Task set:
**1)** Translate this sentence from the article on the startup tax into Spanish: "No formal notices have been issued yet."
**2)** Edit the article on the startup tax, starting at the words "The aura of" and ending after "avatar of tax.", with "entrepreneurs" changed to "founders".
**3)** Please pick up the article on the startup tax after its last sentence and continue it.

The aura of rich startup ecosystem that flourished in the country last year gradually seems to fade away now. With no funding prospect available to entrepreneurs and the high valuations dwindling down to new heights, one more blow, possibly the biggest of all, comes in the avatar of tax.

The income tax department has been discussing a controversial move to levy a tax on those startups whose valuations have fallen recently on the grounds that the first premium was more than the firm’s fair value.
Tax officials state that Section 56 of the ‘Income Tax Act’ confers on them the power to levy excess consideration, more than the fair value, against the issue of shares.

Section 56 (2) (vii) (b) of the Income Tax Act says, “Any consideration received by a company (start-up) from a resident, against issue of shares, exceeds the fair market value of such shares, such excess consideration is taxable in the hands of the startup, as an income.”

Many startups have seen their valuation fall sharply in recent times on worries over profitability, growth and intense competition. Tax officials are of the opinion that startups should be valued on the basis of the last round of investment. If this round’s valuation, however, is lower than the first round, excess premium, then more than the fair value is deemed to have been paid.


This move, however, is not likely to affect a vast number of startups, especially those which are funded by venture capital funds registered with the Securities and Exchange Board of India. It will most likely affect only those investments made by funds not registered with Sebi and by angel investors.

Having sensed the progress after tax officials have sent requests seeking detailed valuation reports from each round of investment, startups have already started taking steps to protect itself against it. No formal notices have been issued yet.

(Data items)
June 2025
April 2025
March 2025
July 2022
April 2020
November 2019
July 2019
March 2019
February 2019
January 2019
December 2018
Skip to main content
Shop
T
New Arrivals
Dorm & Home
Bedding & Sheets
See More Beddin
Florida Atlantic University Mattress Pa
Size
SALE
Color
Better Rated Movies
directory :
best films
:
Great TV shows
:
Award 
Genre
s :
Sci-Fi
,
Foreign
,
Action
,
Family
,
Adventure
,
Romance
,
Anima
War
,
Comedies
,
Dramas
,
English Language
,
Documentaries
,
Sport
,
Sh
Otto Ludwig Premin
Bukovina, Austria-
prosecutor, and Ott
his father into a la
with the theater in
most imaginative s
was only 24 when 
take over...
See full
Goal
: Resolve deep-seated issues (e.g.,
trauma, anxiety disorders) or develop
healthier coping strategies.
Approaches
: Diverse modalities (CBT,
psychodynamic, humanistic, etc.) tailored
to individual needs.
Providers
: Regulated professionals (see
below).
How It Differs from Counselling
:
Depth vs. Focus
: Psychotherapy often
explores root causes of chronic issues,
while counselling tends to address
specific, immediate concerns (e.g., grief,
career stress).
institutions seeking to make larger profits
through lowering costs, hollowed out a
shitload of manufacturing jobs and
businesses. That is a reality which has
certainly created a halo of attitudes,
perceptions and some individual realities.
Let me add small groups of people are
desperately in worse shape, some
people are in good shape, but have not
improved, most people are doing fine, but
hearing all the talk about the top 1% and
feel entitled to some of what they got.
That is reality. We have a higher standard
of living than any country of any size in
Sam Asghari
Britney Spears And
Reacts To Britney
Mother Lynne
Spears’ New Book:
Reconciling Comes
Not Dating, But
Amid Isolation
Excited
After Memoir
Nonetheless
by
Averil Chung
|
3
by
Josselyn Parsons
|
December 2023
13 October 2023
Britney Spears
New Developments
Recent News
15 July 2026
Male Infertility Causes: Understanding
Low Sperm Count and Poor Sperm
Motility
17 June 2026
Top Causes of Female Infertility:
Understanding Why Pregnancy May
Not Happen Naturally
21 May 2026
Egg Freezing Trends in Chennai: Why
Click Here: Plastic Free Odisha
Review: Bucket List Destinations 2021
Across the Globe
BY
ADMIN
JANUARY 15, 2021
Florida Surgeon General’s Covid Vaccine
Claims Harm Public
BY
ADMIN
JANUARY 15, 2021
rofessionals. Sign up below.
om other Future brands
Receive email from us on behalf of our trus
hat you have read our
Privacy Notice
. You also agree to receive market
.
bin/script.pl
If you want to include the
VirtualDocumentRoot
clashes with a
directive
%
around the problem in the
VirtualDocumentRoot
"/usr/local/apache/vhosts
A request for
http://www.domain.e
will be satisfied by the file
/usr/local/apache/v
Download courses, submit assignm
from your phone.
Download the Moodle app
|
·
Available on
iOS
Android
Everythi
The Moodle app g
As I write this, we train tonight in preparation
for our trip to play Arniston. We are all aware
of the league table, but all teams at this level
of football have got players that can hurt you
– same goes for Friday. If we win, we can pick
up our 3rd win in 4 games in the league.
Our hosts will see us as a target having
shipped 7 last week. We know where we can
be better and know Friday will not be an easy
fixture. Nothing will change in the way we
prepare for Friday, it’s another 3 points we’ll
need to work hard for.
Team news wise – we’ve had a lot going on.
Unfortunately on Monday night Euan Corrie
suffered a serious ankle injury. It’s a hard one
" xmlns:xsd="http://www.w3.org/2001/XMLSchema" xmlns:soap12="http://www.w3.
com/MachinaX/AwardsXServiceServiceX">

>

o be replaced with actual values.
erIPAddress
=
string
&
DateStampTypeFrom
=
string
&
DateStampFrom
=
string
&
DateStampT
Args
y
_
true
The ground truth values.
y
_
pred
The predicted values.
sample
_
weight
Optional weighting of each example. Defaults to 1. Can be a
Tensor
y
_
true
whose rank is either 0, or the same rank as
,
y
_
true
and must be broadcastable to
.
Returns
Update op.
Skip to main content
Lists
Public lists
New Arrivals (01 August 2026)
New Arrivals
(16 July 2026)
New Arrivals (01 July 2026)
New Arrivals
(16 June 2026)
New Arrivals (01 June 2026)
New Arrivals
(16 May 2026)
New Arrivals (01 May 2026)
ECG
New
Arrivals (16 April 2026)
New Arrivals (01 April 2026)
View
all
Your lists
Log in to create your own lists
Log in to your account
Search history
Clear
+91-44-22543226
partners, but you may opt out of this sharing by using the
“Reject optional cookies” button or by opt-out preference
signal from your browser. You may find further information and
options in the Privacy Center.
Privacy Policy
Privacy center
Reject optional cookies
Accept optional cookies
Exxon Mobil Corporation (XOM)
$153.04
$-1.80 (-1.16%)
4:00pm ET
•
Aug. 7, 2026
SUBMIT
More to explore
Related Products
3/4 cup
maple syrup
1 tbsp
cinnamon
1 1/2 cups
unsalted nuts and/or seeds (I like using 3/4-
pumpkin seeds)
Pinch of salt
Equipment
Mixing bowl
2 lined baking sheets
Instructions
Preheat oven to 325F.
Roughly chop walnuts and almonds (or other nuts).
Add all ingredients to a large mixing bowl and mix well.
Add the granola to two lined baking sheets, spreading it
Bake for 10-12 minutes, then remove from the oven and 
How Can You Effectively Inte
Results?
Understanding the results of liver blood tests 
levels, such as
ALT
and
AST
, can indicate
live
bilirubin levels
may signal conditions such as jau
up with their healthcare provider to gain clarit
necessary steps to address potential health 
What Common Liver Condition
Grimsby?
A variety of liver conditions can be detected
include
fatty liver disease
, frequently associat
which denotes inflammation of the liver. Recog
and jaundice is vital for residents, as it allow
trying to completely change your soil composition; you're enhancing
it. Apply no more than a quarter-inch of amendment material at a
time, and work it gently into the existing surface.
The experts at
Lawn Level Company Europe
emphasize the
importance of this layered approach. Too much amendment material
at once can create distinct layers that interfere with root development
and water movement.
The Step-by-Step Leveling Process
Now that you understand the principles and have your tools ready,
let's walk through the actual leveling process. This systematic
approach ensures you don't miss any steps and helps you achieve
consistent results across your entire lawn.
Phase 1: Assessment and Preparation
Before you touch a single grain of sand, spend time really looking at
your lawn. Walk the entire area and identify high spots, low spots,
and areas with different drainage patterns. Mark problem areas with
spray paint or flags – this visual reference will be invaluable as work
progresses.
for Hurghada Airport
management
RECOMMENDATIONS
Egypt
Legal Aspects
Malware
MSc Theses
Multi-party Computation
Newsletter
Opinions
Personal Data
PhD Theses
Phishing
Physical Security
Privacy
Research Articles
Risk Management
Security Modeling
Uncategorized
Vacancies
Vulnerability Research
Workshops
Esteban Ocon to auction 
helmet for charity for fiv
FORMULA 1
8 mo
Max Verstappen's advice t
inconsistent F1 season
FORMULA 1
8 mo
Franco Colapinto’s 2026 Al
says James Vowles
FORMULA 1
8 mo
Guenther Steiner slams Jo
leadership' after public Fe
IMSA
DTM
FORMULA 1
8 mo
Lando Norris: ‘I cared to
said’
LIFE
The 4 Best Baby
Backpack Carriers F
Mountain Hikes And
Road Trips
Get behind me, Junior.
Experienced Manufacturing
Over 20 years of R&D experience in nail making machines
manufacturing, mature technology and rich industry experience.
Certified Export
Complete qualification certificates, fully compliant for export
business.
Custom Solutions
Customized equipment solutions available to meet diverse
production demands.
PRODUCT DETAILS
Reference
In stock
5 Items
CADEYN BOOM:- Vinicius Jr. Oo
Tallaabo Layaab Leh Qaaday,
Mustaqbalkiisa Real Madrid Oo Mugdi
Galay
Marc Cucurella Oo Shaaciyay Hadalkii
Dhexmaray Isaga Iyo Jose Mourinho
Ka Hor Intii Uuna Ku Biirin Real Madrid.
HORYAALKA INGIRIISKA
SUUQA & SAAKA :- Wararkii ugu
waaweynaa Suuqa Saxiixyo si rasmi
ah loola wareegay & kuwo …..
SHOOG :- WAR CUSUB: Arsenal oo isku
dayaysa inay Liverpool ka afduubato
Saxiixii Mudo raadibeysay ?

Outputs by task:
**1)** Todavía no se ha emitido ningún aviso formal.

**2)**
The aura of rich startup ecosystem that flourished in the country last year gradually seems to fade away now. With no funding prospect available to founders and the high valuations dwindling down to new heights, one more blow, possibly the biggest of all, comes in the avatar of tax.

**3)**
Amit Maheshwari, Partner, Ashok Maheshwary & Associates LLP, said, “There has been a long-standing demand by the industry that the government should either do away with the angel tax or provide a monetary threshold for an exemption for startups.”

“With down rounds becoming a reality now, there is a concern that some of the resident angel investors could see their prior investments which were done at higher valuations in startups, getting taxed under Section 56 of the Income-tax Act, 196 in the hands of the company as the tax officers may take the current valuation as the basis for valuing the prior investment,” he added.

For example in many startups, the first round of investment would have been made by an angel investor at a valuation of 2X, the second round too by a VC at 2X. But a private equity investor could have come in at 1X. The revenue department, in this case, would calculate the fair value of the startup based on the private equity’s investment and tax could be slapped on the investment made by the angel investor.

These steps are taken because tax officials say many in the past had misused the route of paying the premium for converting unaccounted cash (black money) to legal money (white).


An income tax office officer told ET, “We have seen cases, where people would start a company and through their friends, get their black money invested in the company at a premium. I do not see random adjustments against startups, but due to lack of transparency in valuations, we have asked past and present valuation reports from some startups.”

It could happen in the current fiscal, said he.

The government in the past had insulated VCs and funds from the Income Tax act (Section 56 2viib). While a demand was also made to shield angel investors from this, it is also been said that even incubators should be insulated, though the definition of what consists of an incubator is still missing.

Approaching consultant and lawyers were the first thing startups thought to fear a notice being slapped. Archana Khosla Founder Partner Vertices Partners, a law firm specialising in working with the startups, said, “The industry was hoping that angel investors would also be exempted from the said tax. However, the lack of implementation of any such exemptions is acting as a major impediment for startups.”

The emerging problem of many startups seeing their valuation dipping down has originated this controversy with taxes. In the last year or so even the unicorn startups have seen their valuations dipping.

Until recently, the valuation exercise of the funding received by startups was happening at their value based on projected sales, future free cash flows, exponential future growth and various other metrics all taken into consideration.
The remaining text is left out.